§ **Tujuan Anda**
Tuliskan lanjutan teks tentang monopoli Pertamina di sektor hilir minyak dan gas, dimulai setelah kalimat terakhir yang ditampilkan.

----- Bacaan -----

Sampai saat ini terdapat beberapa cabang produksi masih dikuasai oleh negara lewat BUMN, diantaranya sektor hilir minyak dan gas, ketenagalistrikan, dan jaminan sosial tenaga kerja. Untuk kasus monopoli gas yang dipegang oleh Pertamina, sampai saat ini terdapat beberapa kasus yang sudah diproses di KPPU. Pertamina menjadi salah satu contoh mengenai monopoli oleh negara di sektor hilir, baik terhadap komoditi minyak maupun gas. Pada sub sektor elpiji misalnya, sejak awal bisnisnya, Pertamina tercatat sebagai satu-satunya penyedia dan pendistribusi elpiji. Baru kemudian pada tahun 2000, bisnis elpiji mulai diramaikan pelaku usaha lain seperti PT. Blue Gas dan PT. My Gas. 
Namun praktiknya tidak terjadi persaingan yang efektif dalam bisnis elpiji Indonesia. Persaingan hanya terjadi pada tingkat servis, bukan pada persaingan tingkat harga maupun kualitas. Selain itu untuk sebagian besar produk Pertamina, penetapan harganya dilakukan oleh pemerintah dan Pertamina itu sendiri. Untuk BBM misalnya, hanya beberapa jenis produk non-subsidi (seperti avtur, solar industri, dan BBM beroktan tinggi) yang penetapan harganya diserahkan kepada mekanisme pasar.

----- Petikan Dataset -----

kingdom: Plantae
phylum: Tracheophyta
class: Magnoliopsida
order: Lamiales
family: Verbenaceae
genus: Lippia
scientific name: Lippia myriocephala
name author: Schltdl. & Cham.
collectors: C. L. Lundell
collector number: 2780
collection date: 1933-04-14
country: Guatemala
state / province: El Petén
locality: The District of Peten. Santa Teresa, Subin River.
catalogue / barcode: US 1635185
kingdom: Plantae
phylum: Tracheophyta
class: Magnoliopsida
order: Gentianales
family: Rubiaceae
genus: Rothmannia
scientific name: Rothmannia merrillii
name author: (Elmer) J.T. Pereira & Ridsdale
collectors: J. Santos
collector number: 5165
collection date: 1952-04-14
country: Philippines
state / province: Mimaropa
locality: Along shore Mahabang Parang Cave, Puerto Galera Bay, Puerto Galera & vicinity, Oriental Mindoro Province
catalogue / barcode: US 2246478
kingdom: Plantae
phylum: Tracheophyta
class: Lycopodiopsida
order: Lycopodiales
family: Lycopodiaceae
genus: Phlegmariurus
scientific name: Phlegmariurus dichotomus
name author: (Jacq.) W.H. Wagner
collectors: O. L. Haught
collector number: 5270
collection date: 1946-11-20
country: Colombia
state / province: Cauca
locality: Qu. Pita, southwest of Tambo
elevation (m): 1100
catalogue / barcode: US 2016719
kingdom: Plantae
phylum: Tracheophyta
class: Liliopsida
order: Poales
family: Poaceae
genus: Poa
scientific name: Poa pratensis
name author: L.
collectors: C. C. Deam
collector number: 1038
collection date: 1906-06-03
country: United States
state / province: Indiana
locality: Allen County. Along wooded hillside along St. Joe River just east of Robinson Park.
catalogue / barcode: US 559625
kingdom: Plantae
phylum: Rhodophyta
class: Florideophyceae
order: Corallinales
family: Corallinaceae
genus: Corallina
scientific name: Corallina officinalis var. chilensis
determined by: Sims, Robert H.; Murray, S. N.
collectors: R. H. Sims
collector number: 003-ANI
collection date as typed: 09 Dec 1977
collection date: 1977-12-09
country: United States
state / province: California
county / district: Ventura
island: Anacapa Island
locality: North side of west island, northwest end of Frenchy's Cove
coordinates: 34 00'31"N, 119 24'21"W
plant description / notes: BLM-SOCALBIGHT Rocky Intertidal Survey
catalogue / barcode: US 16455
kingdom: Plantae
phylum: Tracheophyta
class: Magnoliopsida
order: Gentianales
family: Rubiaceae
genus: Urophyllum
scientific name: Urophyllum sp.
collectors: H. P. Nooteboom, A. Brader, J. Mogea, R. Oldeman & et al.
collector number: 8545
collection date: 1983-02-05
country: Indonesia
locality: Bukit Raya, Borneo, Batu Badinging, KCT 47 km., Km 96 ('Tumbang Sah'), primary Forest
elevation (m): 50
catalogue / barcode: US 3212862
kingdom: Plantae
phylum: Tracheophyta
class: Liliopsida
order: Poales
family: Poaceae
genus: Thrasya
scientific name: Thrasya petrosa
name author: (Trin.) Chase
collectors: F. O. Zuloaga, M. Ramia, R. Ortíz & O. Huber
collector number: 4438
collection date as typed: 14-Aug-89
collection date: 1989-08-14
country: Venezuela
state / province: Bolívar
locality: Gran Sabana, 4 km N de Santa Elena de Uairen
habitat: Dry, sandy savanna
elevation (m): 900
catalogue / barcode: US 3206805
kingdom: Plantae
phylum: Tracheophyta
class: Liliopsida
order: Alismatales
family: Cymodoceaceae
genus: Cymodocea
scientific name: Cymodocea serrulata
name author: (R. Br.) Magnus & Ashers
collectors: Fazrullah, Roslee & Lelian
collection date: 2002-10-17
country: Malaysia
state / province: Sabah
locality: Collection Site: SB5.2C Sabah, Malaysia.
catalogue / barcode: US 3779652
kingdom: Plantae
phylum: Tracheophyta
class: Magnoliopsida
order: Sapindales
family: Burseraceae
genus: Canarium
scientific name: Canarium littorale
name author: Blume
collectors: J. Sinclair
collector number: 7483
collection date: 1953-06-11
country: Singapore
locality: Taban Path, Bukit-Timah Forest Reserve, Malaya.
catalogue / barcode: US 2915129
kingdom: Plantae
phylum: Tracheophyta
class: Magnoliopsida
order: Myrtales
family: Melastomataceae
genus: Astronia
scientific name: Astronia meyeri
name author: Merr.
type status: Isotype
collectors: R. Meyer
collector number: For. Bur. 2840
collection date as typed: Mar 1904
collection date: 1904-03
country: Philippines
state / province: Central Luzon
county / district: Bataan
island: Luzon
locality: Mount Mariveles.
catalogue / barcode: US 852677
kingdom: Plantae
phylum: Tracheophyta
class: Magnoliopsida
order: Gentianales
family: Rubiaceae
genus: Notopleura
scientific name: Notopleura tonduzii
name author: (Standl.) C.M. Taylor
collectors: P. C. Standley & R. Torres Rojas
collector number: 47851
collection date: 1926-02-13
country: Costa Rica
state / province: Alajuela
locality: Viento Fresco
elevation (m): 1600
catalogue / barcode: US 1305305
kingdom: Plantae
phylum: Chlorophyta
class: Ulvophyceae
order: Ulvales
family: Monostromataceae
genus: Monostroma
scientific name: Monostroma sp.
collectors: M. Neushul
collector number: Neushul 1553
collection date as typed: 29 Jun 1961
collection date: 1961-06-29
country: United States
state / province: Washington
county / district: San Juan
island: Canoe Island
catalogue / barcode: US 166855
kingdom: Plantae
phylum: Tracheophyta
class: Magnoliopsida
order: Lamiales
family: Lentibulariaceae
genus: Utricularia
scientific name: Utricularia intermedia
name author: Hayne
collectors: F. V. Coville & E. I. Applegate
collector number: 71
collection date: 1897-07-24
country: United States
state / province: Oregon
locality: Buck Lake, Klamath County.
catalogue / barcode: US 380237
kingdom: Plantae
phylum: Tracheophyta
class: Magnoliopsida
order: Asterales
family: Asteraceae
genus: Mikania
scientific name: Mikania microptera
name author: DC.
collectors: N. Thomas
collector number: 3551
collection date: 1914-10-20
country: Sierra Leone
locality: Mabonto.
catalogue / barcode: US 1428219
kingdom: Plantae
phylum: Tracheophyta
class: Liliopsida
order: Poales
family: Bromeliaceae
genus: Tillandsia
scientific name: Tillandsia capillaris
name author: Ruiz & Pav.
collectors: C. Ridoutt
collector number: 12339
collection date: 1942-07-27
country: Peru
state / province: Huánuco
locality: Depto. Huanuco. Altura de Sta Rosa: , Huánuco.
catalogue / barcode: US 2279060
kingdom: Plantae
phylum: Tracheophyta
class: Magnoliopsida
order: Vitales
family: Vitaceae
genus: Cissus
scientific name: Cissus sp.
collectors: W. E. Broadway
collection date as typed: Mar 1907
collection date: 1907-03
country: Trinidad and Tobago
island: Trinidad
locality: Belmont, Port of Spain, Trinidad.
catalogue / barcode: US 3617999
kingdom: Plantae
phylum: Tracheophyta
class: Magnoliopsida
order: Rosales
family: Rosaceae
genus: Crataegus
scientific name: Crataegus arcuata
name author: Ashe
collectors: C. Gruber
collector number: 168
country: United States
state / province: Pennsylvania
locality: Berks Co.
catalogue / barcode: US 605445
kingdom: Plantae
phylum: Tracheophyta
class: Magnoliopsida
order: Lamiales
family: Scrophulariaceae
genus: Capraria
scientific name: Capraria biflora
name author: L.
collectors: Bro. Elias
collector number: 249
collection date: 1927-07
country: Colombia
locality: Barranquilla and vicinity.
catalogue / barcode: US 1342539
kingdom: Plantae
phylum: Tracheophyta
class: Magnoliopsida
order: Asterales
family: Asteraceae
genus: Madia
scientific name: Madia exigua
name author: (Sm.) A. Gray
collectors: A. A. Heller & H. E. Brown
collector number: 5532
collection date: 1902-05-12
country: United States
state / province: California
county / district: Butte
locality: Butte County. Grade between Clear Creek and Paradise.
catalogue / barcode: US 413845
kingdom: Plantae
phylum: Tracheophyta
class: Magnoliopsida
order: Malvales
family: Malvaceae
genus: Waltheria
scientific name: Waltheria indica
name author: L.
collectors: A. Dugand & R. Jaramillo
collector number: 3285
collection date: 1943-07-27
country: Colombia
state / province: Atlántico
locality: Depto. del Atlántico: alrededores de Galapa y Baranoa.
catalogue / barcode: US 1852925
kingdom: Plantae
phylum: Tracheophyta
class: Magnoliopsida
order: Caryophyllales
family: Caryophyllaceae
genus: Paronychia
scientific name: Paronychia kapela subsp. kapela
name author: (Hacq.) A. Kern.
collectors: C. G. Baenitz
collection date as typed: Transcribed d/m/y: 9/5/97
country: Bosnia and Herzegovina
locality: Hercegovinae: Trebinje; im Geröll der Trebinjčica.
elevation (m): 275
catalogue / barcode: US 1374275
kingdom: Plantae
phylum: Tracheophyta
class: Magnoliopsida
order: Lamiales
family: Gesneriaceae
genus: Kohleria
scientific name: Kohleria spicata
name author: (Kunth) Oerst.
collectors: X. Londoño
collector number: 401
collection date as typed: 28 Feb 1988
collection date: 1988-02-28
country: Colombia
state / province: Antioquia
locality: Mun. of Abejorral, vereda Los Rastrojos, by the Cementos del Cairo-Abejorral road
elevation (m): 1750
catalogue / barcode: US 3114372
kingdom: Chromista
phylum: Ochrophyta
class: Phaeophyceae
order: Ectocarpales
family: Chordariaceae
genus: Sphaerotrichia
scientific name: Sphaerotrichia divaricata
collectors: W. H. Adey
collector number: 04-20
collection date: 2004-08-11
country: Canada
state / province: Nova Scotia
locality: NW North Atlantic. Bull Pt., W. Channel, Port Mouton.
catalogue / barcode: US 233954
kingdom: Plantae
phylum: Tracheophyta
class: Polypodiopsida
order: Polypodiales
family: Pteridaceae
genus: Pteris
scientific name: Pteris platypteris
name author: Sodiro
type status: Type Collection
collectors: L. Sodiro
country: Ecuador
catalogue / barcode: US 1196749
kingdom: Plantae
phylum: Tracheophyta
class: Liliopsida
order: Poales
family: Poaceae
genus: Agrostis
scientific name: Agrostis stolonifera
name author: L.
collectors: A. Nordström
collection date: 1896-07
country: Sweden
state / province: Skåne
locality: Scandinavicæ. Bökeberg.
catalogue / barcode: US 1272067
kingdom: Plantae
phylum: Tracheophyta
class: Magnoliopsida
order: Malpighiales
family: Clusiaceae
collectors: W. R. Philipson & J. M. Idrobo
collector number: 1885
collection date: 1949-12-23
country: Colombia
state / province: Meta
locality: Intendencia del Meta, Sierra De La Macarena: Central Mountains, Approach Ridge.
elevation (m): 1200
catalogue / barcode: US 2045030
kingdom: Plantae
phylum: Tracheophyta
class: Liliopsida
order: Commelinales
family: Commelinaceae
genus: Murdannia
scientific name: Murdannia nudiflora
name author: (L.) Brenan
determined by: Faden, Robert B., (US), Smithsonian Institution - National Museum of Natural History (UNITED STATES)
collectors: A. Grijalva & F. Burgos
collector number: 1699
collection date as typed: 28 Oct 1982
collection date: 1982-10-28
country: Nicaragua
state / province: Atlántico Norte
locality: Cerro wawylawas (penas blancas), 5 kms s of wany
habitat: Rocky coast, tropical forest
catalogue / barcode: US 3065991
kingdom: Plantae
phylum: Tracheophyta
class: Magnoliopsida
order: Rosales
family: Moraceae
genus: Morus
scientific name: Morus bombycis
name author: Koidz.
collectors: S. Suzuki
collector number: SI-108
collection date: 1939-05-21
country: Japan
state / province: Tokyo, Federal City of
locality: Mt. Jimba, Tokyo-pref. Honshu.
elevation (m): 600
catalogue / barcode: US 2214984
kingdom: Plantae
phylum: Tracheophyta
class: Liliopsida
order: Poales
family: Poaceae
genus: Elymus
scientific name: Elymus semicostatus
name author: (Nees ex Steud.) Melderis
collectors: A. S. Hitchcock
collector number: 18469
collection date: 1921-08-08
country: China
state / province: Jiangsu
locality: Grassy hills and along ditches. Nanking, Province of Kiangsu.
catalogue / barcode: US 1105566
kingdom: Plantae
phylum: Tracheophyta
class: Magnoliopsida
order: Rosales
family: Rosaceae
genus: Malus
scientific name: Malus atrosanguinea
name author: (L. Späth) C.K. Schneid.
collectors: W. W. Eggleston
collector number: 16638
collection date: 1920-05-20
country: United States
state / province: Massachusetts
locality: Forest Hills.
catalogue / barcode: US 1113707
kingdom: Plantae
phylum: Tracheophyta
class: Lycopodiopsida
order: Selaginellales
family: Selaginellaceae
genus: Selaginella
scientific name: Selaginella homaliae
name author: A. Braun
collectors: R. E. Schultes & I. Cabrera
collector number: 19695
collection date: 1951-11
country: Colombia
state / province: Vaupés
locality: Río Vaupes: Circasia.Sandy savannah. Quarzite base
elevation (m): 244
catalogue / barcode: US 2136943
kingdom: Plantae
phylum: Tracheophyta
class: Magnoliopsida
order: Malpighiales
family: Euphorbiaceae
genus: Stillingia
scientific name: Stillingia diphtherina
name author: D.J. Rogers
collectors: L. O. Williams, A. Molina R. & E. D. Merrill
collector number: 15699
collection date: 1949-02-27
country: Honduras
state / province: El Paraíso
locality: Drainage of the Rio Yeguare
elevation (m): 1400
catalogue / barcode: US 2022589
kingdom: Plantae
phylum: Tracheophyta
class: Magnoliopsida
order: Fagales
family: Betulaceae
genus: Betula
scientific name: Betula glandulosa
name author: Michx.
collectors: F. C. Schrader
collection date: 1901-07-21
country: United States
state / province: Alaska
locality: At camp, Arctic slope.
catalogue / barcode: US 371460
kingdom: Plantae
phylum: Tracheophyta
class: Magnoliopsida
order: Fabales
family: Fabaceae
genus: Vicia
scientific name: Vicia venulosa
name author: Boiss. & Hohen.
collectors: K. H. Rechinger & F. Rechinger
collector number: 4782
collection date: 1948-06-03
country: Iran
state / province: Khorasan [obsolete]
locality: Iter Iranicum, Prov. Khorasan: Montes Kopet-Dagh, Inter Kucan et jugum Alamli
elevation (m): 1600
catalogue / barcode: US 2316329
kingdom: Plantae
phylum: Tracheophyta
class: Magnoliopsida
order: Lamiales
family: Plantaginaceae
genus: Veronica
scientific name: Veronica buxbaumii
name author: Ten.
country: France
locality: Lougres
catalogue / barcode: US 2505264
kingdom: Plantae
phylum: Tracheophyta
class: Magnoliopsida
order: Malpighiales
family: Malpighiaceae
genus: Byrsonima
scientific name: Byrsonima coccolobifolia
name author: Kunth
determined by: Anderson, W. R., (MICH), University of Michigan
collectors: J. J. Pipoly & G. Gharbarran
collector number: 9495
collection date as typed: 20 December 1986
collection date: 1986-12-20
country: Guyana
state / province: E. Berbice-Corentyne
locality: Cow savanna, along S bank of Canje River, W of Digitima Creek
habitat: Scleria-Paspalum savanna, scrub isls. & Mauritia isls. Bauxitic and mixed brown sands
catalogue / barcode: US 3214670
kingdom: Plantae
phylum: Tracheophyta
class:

-----

§ **Jawaban Tugas**
Dalam logika bernegara monopoli memang merupakan kewenangan negara demi menjamin kesejahteraan rakyatnya. Namun yang perlu digarisbawahi adalah jangan sampai karena monopoli tersebut justru menghambat usaha pemenuhan kebutuhan rakyat. Jangan sampai tujuan mulia untuk menyejahterakan rakyat justru berbalik menjadi merepotkan rakyat bahkan menyengsarakan rakyat.
Namun di era perdagangan bebas saat ini, praktk prvatisasi terhadap BUMN juga cukup marak dilakukan pemerintah karena begitu kuatnya gempuran modal asng yang masuk ke Indonesia ditambah dengan pelayanan yang diharuskan untuk memenuhi kepuasan konsumen tentunya membtuhkan biaya yang besar. Pelaksanaan privatisasi masih tetap menjadi kebijakan resmi pemerintah, termasuk dengan mencantumkannya sebagai salah satu pos pembiayaan dalam Anggaran Pendapatan dan Belanja Negara (APBN), tetapi keberadaan BUMN sebagai kekuatan strategis perekonomian nasional kembali mencuat ke permukaan.
Terkait dengan krisis keuangan 1997/1998, peran Dana Moneter Internasional (IMF) sebagai dokter penyelamat perekonomian Indonesia tidak mungkin diabaikan. Secara lebih tegas, melalui berbagai nota kesepahaman yang disodorkannya, peran IMF sebagai otak pelaksanaan privatisasi yang dilakukan pemerintah tidak mungkin dibantah. 

 

Kenyataan itu masih diperparah oleh masih dominannya peranan Mafia Berkeley dalam pentas ekonomi-politik nasional. Implikasi dari kombinasi dua kepentingan ekonomi-politik yang sangat propasar itu, maka mudah dimengerti bila privatisasi BUMN cenderung mencuat menjadi kebijakan prioritas. Sebagaimana direpresentasikan antara lain oleh Frans Seda, "Semua BUMN harus diprivatisasi."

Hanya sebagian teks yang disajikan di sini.